January 19, 2012

Flipping Houses and Asbestos

In the most recent real estate boom market, it became very popular for individuals to buy run-down houses in growing neighborhoods and fix them up making them look a thousand times better. This profit-heavy "industry" allowed many people to make serious amounts of money quickly.  
The entire enterprise of flipping houses revolved around making minor and major improvements to houses on a very tight time schedule. The houses were then re-vamped with modern fixtures, plumbing, and countertops and re-sold at a much higher price than the one at which the "flipper" bought them. 
While this was a great alternative to buying a home and tearing it down completely, it might have exposed a number of individuals who were heavily invested in the industry to asbestos. This is because many of the homes that were flipped nationwide were older homes that were actually built during the heydays of asbestos. The homes could have included asbestos in everything from the insulation that was torn apart when walls were torn down to the glue holding linoleum tiles in place in the kitchen. Wherever it was, there is a good chance that a flipper was exposed to asbestos at some point, particularly if he or she was flipping homes built prior to 1980.
The homes built in this country prior to 1980 were exceedingly likely to contain asbestos in at least some part of the home. This could be in the insulation, the flooring, the ceiling, or anything else. These are all products that are frequently shredded and torn down during the flipping process. What this means is that the asbestos was disturbed when the mallet went through the wall to make the master closet bigger. 
When the fibers are disturbed, they become dangerous. Asbestos is not nearly as dangerous if people know it exists and take steps to contain it or remove it properly. However, in flipping, people rarely take much time to stop and consider the potential for asbestos as its presence in homes is frequently unknown.
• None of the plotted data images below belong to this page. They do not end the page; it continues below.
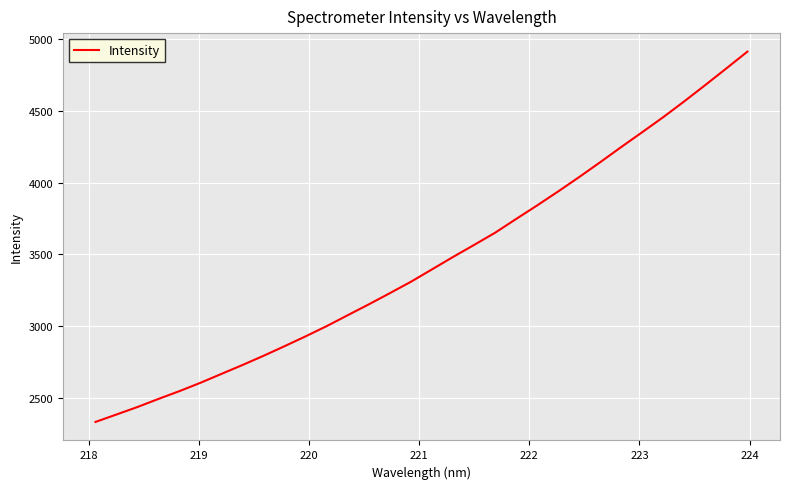

What is the difference between the maximum and minimum values?

2575.3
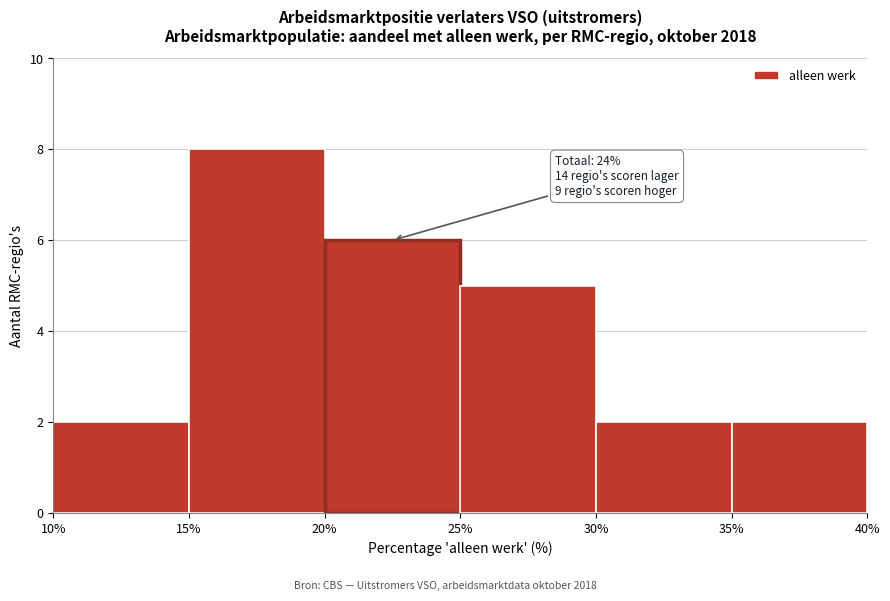

Which range on the x-axis has the tallest bar?

15% to 20%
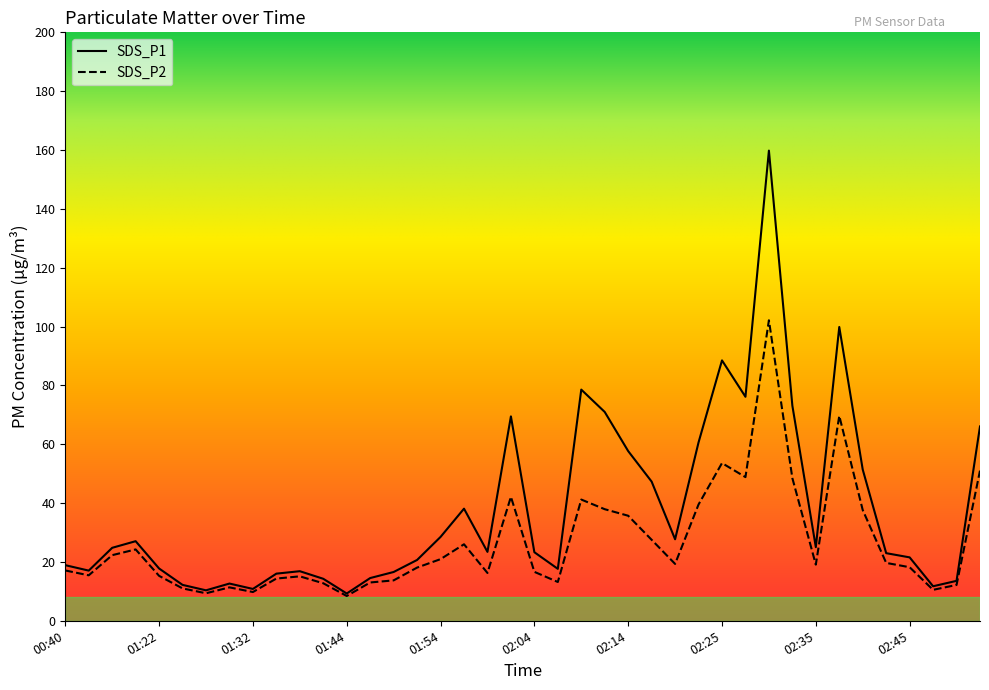

Where is the first local minimum for SDS_P2?

00:42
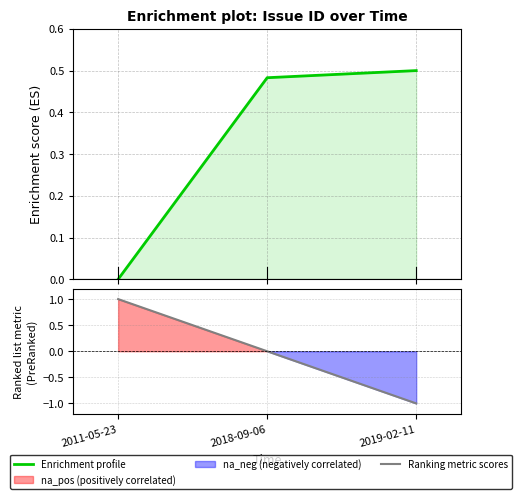

Which category has the highest value across all series?

2019-02-11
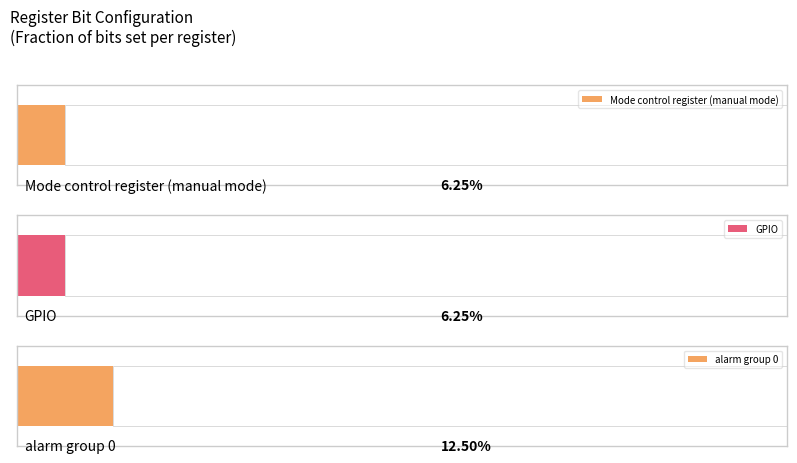

True or false: GPIO has a value of 0 at 11.

False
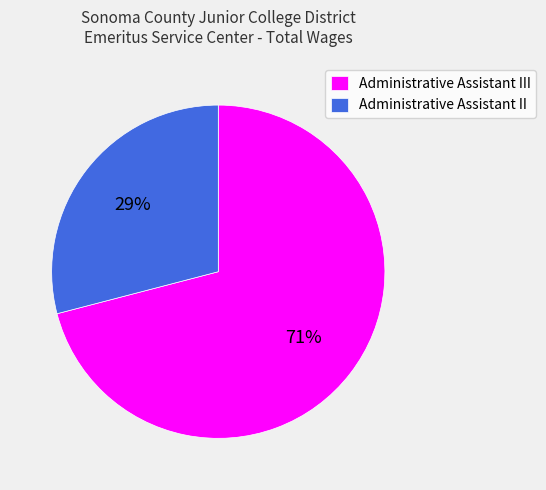

To the nearest percent, what is the difference between the largest and smallest slice percentages?

42%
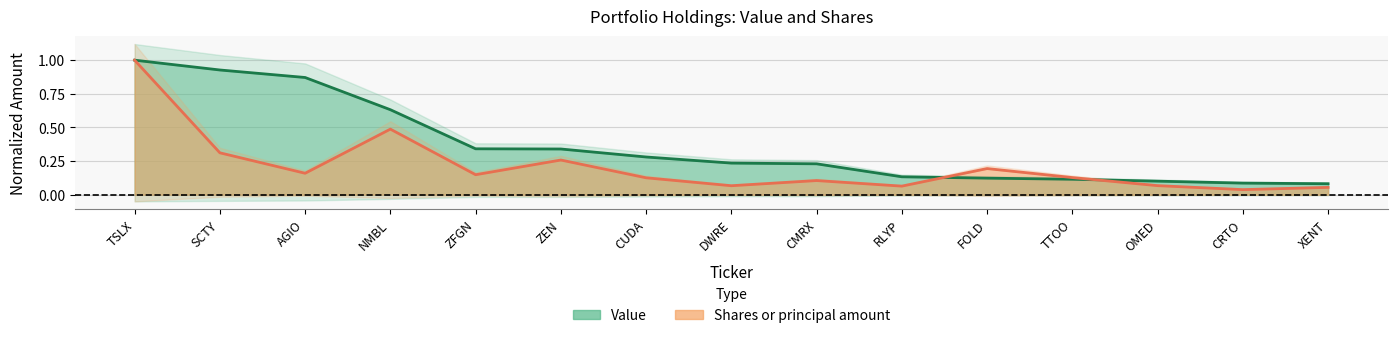

Which series has the largest range (max minus min)?

Shares or principal amount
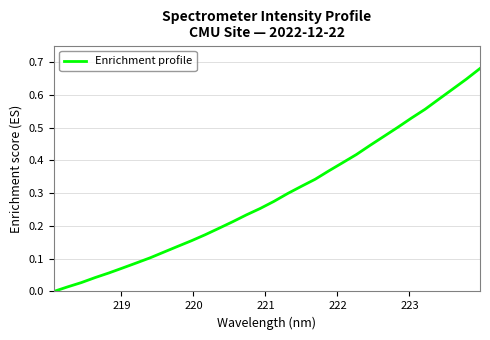

How many lines are shown in the chart?

1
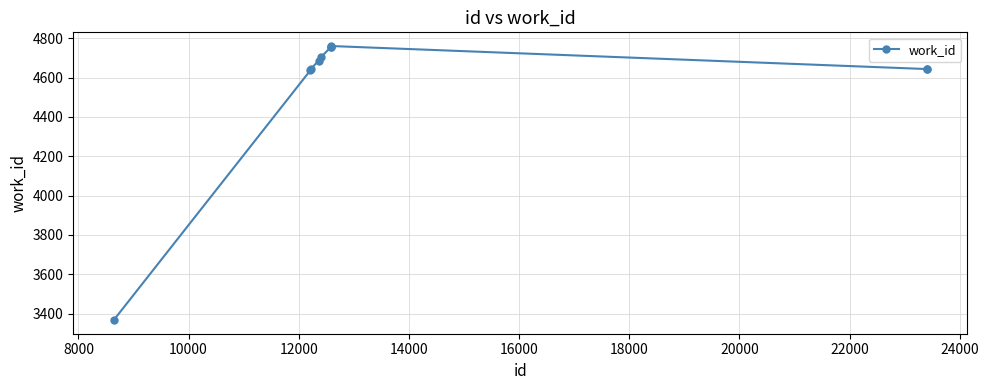

True or false: there are more than 0 points higher than both neighbors.

True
By just tearing through walls and gutting homes without inspecting everything for asbestos first, flippers across the country may have exposed not just themselves to the dangers of asbestos but also any contractor that performed work on the home as well. In addition to contractors, the home's new owners could also have been exposed to the deadly fiber. The fibers themselves are microscopic and could have been inadvertently left floating around the home.